YOUR OBJECTIVE -> Exercise in exact copying: restate word for word only the lines below from the one containing "4: (433, 99, 96.09)" through the one containing "42: (661, 9, 156.17)", omitting any pictures.

Stored items ->
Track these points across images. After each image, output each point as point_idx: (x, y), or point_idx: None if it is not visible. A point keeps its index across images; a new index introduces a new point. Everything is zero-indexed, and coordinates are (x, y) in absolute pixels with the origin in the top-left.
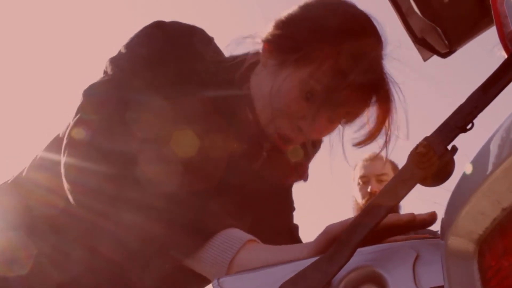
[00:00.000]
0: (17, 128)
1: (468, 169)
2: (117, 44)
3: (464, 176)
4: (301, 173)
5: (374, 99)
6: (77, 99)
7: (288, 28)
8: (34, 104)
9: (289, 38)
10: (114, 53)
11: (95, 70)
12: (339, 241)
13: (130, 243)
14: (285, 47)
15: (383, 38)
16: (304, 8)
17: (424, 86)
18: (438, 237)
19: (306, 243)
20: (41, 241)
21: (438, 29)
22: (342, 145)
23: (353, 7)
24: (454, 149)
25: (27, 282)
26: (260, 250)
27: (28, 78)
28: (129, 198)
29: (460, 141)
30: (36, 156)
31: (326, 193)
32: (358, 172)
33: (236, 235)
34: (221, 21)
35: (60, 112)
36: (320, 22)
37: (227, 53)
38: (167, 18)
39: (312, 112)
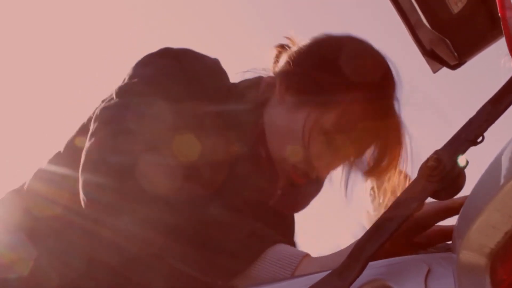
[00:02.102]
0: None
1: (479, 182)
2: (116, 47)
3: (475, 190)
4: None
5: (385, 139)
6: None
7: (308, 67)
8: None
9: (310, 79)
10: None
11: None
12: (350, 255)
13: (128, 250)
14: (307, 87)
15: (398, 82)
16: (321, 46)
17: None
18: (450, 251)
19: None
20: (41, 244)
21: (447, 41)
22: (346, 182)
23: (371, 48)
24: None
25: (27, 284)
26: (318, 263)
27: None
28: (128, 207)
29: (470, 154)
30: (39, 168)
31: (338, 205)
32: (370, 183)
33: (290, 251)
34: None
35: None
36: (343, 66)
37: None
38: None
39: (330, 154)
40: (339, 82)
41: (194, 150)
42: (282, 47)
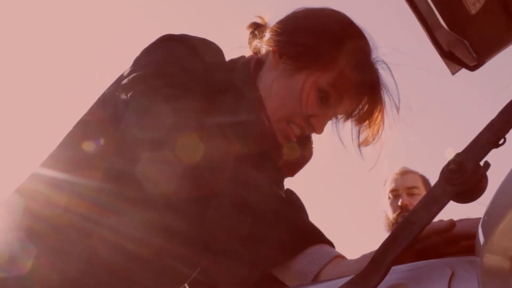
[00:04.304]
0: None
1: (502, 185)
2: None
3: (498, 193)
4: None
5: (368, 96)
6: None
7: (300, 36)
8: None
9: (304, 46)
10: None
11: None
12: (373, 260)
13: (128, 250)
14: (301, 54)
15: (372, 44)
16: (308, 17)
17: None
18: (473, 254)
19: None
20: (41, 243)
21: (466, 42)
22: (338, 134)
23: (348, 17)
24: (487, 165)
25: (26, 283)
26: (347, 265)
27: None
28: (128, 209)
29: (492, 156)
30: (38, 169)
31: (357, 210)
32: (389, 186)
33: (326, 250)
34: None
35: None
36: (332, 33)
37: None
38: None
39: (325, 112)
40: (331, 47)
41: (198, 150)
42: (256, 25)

...

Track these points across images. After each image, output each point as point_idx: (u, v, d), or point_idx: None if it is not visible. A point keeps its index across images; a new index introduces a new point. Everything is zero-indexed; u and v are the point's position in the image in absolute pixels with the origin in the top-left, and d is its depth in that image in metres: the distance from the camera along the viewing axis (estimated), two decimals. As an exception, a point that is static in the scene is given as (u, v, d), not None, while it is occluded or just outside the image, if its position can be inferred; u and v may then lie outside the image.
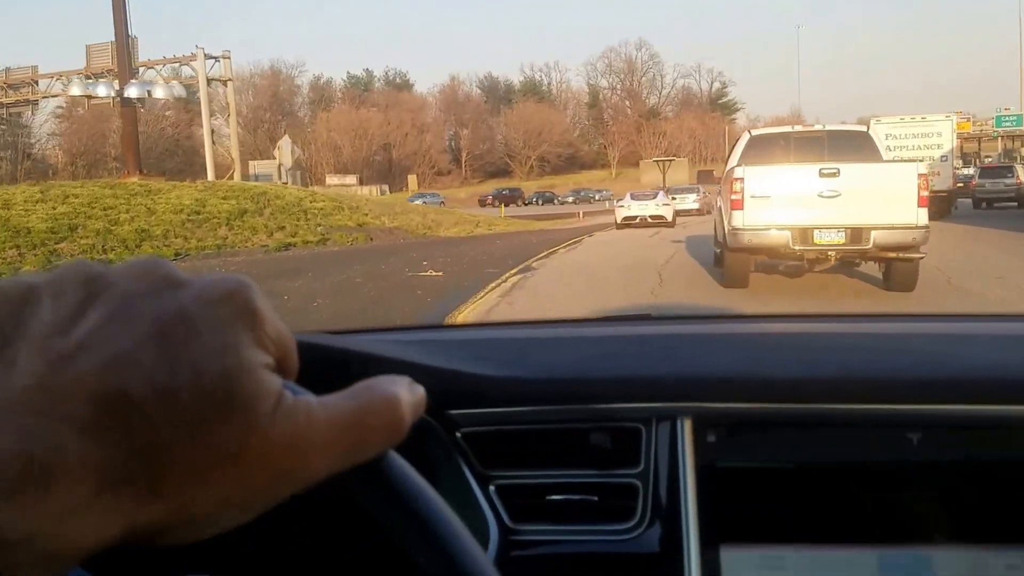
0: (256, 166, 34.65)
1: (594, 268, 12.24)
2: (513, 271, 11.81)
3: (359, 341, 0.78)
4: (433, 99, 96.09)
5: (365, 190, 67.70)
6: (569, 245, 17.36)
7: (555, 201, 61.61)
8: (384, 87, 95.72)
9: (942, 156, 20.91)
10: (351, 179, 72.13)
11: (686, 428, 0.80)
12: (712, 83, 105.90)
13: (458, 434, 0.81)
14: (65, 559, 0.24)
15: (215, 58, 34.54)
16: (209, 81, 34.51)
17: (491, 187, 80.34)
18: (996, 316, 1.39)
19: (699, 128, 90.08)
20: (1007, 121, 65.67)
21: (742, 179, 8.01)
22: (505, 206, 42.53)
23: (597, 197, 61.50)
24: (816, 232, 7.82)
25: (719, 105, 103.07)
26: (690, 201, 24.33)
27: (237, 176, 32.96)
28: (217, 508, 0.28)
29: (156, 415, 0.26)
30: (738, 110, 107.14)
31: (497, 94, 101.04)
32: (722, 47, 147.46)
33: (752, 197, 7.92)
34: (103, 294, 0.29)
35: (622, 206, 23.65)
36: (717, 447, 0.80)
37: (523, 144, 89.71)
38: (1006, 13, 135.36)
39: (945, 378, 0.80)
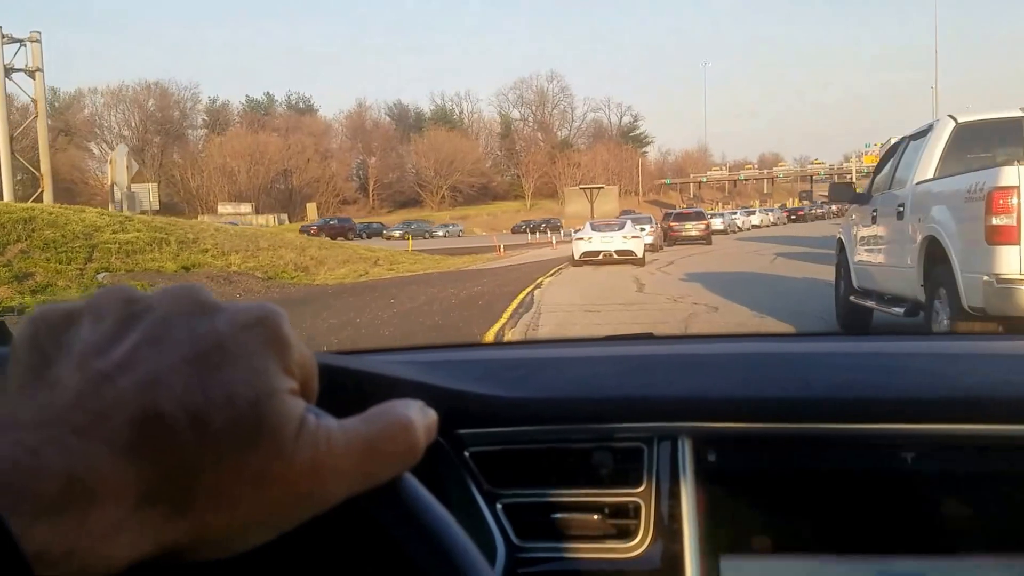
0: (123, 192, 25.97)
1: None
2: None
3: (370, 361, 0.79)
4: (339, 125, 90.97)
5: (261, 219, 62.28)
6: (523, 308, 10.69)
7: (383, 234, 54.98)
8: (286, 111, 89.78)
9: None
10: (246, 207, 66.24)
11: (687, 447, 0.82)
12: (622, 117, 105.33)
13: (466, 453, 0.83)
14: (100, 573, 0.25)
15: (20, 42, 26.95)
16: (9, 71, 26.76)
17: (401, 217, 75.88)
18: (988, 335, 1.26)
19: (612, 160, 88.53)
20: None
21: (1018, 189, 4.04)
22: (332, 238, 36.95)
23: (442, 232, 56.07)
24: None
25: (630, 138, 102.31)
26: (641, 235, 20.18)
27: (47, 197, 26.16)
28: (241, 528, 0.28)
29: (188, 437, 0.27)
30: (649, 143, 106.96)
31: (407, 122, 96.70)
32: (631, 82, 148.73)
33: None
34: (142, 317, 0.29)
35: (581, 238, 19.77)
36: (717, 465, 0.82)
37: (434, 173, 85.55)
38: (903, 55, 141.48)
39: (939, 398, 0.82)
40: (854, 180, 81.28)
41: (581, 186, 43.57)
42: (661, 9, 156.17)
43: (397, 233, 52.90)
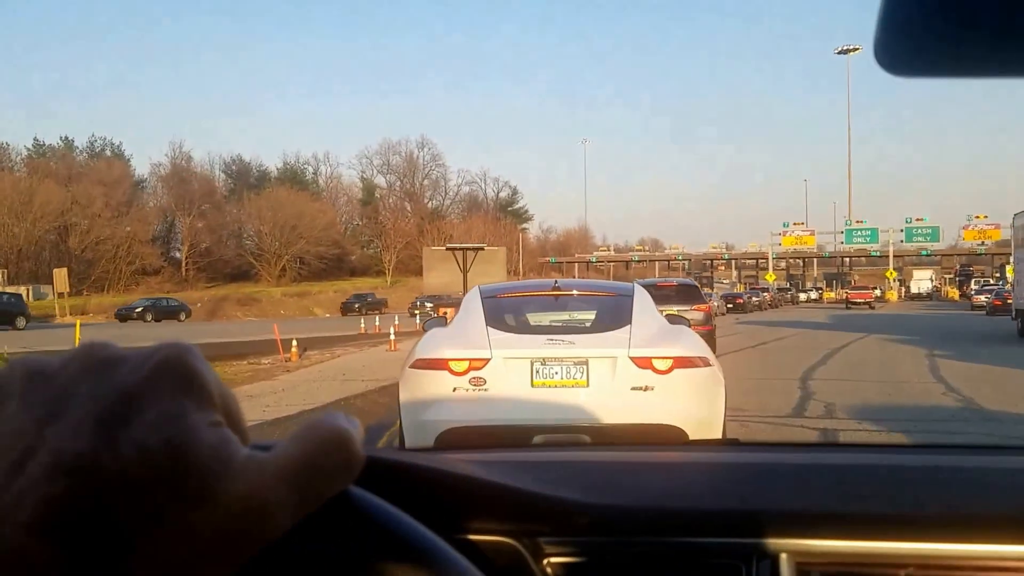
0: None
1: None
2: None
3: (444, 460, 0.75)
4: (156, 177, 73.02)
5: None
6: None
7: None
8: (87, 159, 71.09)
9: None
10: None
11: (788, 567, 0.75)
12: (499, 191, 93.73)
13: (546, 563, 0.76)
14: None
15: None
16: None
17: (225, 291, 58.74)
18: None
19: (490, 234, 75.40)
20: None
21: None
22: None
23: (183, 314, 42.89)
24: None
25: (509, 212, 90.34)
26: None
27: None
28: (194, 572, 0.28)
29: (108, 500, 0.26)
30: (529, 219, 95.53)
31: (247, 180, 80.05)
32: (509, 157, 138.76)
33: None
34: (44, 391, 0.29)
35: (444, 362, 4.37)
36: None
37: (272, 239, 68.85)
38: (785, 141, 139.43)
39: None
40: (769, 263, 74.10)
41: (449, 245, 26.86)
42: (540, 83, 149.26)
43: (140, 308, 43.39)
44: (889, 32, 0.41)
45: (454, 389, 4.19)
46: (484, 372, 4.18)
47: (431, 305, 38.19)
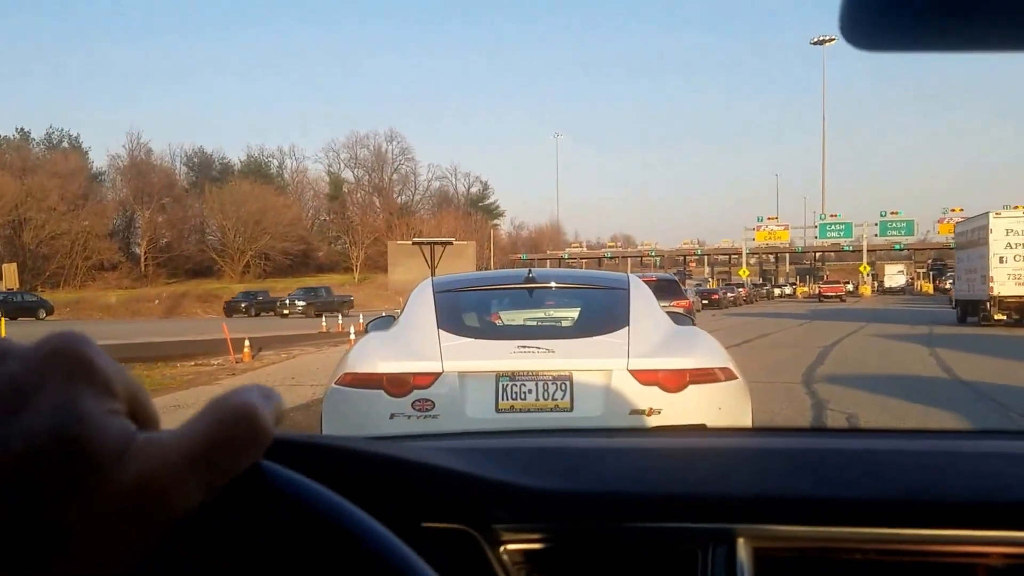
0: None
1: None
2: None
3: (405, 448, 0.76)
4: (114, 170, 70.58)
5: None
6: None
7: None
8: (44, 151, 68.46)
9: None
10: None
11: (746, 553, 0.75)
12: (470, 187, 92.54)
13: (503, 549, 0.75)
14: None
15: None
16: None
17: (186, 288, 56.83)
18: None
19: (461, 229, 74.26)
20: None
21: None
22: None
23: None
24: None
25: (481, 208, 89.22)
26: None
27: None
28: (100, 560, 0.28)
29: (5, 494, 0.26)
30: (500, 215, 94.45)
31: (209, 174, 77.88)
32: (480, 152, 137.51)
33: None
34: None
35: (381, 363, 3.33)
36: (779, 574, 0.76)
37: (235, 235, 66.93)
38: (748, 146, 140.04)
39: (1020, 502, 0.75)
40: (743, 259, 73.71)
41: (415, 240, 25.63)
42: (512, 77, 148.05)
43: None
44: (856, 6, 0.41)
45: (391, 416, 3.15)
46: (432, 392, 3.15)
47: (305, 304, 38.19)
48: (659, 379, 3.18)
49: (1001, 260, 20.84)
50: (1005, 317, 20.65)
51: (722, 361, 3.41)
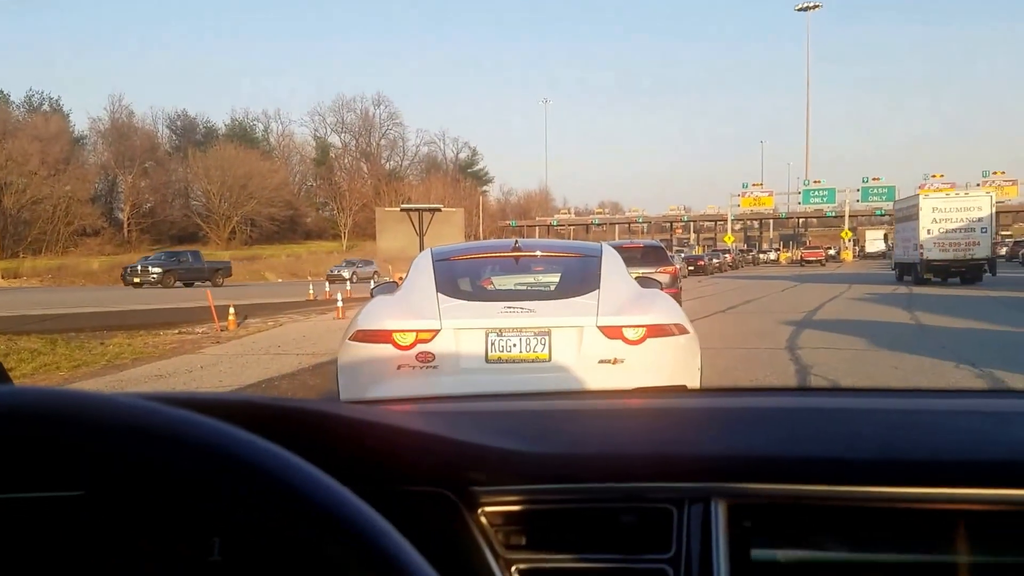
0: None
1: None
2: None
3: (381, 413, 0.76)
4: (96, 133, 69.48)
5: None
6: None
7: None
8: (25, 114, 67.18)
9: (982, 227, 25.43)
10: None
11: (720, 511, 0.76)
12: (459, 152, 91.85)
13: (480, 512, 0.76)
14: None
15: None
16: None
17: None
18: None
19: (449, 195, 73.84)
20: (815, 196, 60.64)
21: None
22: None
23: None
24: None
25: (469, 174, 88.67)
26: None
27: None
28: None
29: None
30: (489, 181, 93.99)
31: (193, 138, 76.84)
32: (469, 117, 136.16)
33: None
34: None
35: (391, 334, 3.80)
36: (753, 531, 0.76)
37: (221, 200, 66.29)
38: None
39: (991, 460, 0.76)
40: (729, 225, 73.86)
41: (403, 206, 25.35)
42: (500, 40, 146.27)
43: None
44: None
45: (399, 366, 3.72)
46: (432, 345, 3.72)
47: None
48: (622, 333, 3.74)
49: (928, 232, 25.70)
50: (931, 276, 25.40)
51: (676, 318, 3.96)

RESPONSE ->
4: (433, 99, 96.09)
5: (365, 190, 67.70)
6: (569, 245, 17.36)
7: (555, 201, 61.61)
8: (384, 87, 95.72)
9: (942, 156, 20.91)
10: (351, 179, 72.13)
11: (686, 428, 0.80)
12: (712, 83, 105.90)
13: (458, 434, 0.81)
14: (65, 559, 0.24)
15: (215, 58, 34.54)
16: (209, 81, 34.51)
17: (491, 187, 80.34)
18: (996, 316, 1.39)
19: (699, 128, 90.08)
20: (1007, 121, 65.67)
21: (742, 179, 8.01)
22: (505, 206, 42.53)
23: (597, 197, 61.50)
24: (816, 232, 7.82)
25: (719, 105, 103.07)
26: (690, 201, 24.33)
27: (237, 176, 32.96)
28: (217, 508, 0.28)
29: (156, 415, 0.26)
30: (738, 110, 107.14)
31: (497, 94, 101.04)
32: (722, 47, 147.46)
33: (752, 197, 7.92)
34: (103, 294, 0.29)
35: (622, 206, 23.65)
36: (717, 447, 0.80)
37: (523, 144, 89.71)
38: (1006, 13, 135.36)
39: (945, 378, 0.80)
0: (123, 192, 25.97)
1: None
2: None
3: (370, 361, 0.79)
4: (339, 125, 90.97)
5: (261, 219, 62.28)
6: (523, 308, 10.69)
7: (383, 234, 54.98)
8: (286, 111, 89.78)
9: None
10: (246, 207, 66.24)
11: (687, 447, 0.82)
12: (622, 117, 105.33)
13: (466, 453, 0.83)
14: (100, 573, 0.25)
15: (20, 42, 26.95)
16: (9, 71, 26.76)
17: (401, 217, 75.88)
18: (988, 335, 1.26)
19: (612, 160, 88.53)
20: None
21: (1018, 189, 4.04)
22: (332, 238, 36.95)
23: (442, 232, 56.07)
24: None
25: (630, 138, 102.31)
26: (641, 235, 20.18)
27: (47, 197, 26.16)
28: (241, 528, 0.28)
29: (188, 437, 0.27)
30: (649, 143, 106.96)
31: (407, 122, 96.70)
32: (631, 82, 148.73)
33: None
34: (142, 317, 0.29)
35: (581, 238, 19.77)
36: (717, 465, 0.82)
37: (434, 173, 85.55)
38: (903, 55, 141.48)
39: (939, 398, 0.82)
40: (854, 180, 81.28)
41: (581, 186, 43.57)
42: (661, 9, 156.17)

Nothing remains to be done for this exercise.